Formatting intro
Anson and i were discussing formatting last night (at around 1 am). He'd received some feedback from some customers about the new formatting engine Kevin has written for Whidbey. The issue that the feature (like many others added in whidbey) tends to be very aggressive. So, unlike VS2003 which only really affected indentation and curly-brace placing, the the new formatter tends to go after all whitespace (except inside comments/strings) and tries to figure out the right amount of space that it should actually take up. So one can think of the formatter as simply taking a list of tokens and a function from whitespace to whitespace and producing the updated token list. In other words you could write it as:
# type token = Whitespace of string | Identifier (* plus other tokens *);;
type token = Whitespace of string | Identifier
#let rec format token_list f =
match token_list with
[] -> []
| h::t ->
(match h with
Whitespace(_) -> (f h)
| _ -> h)::(format t f);;
val format : token list -> (token -> token) -> token list = <fun>
That's really basically it. We can extend this slightly further to deal with the grammatical (ast) structure of code, but that's pretty trivial to do with Functors. However, the difficulty really comes into definining the function f. This opens up a big can of worms. In whidbey we've taken the route of supplying some basic functions for you. For example:
# let clear w = match w with Whitespace (_) -> Whitespace ("") | _ -> w;;
Which removes whitespace (which you might see when formatting
“if (” into “if(”
or
let trim w = match w with Whitespace (_) -> Whitespace (" ") | _ -> w;;
Which reduces a sequence of whitespace into one space.

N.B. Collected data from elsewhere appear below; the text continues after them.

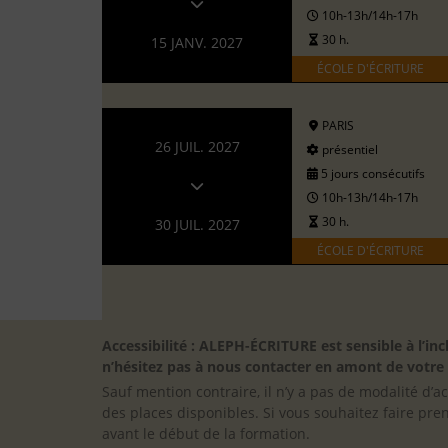
10h-13h/14h-17h
30 h.
15 JANV. 2027
ÉCOLE D'ÉCRITURE
PARIS
26 JUIL. 2027
présentiel
5 jours consécutifs
10h-13h/14h-17h
30 h.
30 JUIL. 2027
ÉCOLE D'ÉCRITURE
Accessibilité : ALEPH-ÉCRITURE est sensible à l’
n’hésitez pas à nous contacter en amont de votre in
Sauf mention contraire, il n’y a pas de modalité d’ac
des places disponibles. Si vous souhaitez faire pre
avant le début de la formation.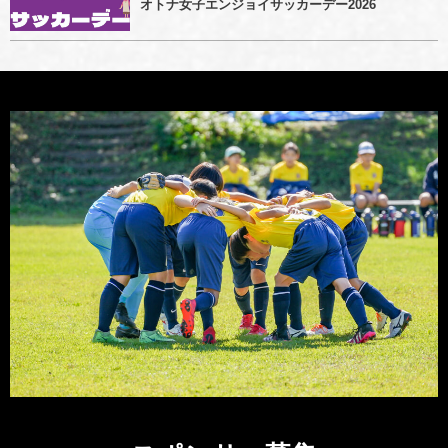
オトナ女子エンジョイサッカーデー2026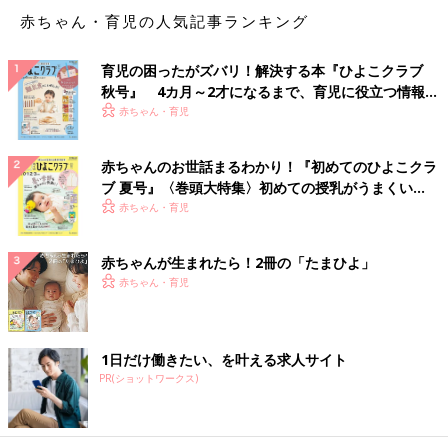
赤ちゃん・育児の人気記事ランキング
育児の困ったがズバリ！解決する本『ひよこクラブ
秋号』 4カ月～2才になるまで、育児に役立つ情報が
いっぱい！
赤ちゃん・育児
赤ちゃんのお世話まるわかり！『初めてのひよこクラ
ブ 夏号』〈巻頭大特集〉初めての授乳がうまくい
く！ おっぱい・ミルクの基本と夏のトラブル 解決テ
赤ちゃん・育児
ク
赤ちゃんが生まれたら！2冊の「たまひよ」
赤ちゃん・育児
1日だけ働きたい、を叶える求人サイト
PR(ショットワークス)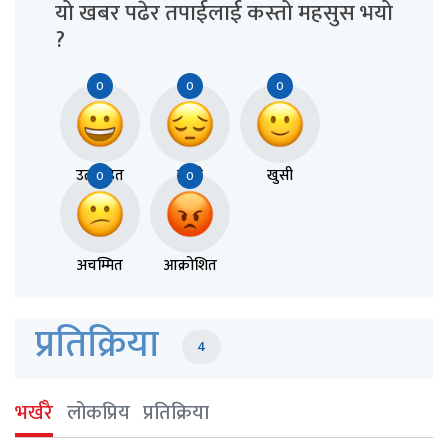
यो खबर पढेर तपाईलाई कस्तो महसुस भयो
?
0
0
0
उत्साहित
दुःखी
खुसी
0
0
अचम्मित
आक्रोशित
प्रतिक्रिया
4
भर्खरै
लोकप्रिय
प्रतिक्रिया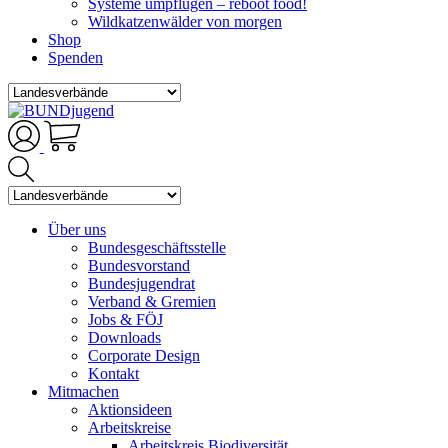
Systeme umpflügen – reboot food!
Wildkatzenwälder von morgen
Shop
Spenden
Über uns
Bundesgeschäftsstelle
Bundesvorstand
Bundesjugendrat
Verband & Gremien
Jobs & FÖJ
Downloads
Corporate Design
Kontakt
Mitmachen
Aktionsideen
Arbeitskreise
Arbeitskreis Biodiversität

There are also functions for dealing with newlines, and indendation. But for the most part that's all we've provided. The issue is that this isn't a very rich system. Because we're defined all the modifications ourselves people are incapable of defining their own way of formatting whitespace. For example, you cannot say “I want 2 spaces between “class” and the name of the class”. Next post will deal with our thoughts on how to make this better.
Comments
- Anonymous
May 17, 2004
Some developers make entire languages out of whitespace...
I think developers can be very picky about how code is formatted, Soom of my peers write excellent code but It looks ugly to be because of the formatting I.e. in this case the developer does not white space between operations
(int x=24;)rather than(int x = 24) - Anonymous
May 17, 2004
If there's ONE feature I'd like to have, it's the ability to COMPLETELY TURN OFF the automatic formatting in Visual Studio 2003. Every time I turn around Visual Studio has mangled my HTML beyond recognition. My favorite is when VS2003 removes the whitespace between the end of a server control and the following literal text, therefore making the two run together on the rendered page. I put the space back, but VS2003 pulls it back out later at some random time when I'm not looking. I finally gave up and just let my website look goofy with missing spaces...
How about a Service Pack for VS2003 that allows me to disable automatic formatting altogether?? - Anonymous
May 17, 2004
Is the actual engine written in OCaml?
Just curious. :-) - Anonymous
May 17, 2004
The comment has been removed - Anonymous
May 18, 2004
Michael: In Whidbey you can disable all automatic formatting of code. - Anonymous
May 18, 2004
Brian: I'll send your thoughts to our PM here who will know how to get that to the right ears. We may even be able to find a blog where you can directly to someone responsible for this area. - Anonymous
May 18, 2004
Toshiyuki: Unfortunately no. However, there's always hope for the future. F# is a good way to bridge the gap between OCaml and the managed world. - Anonymous
June 06, 2004
Brian: Scott Guthrie blogs about ASP.NET and I'm sure he'd want to hear this feedback. I also know from Tech-Ed that the non-formatting of html code was something they made sure to do for VS2k5.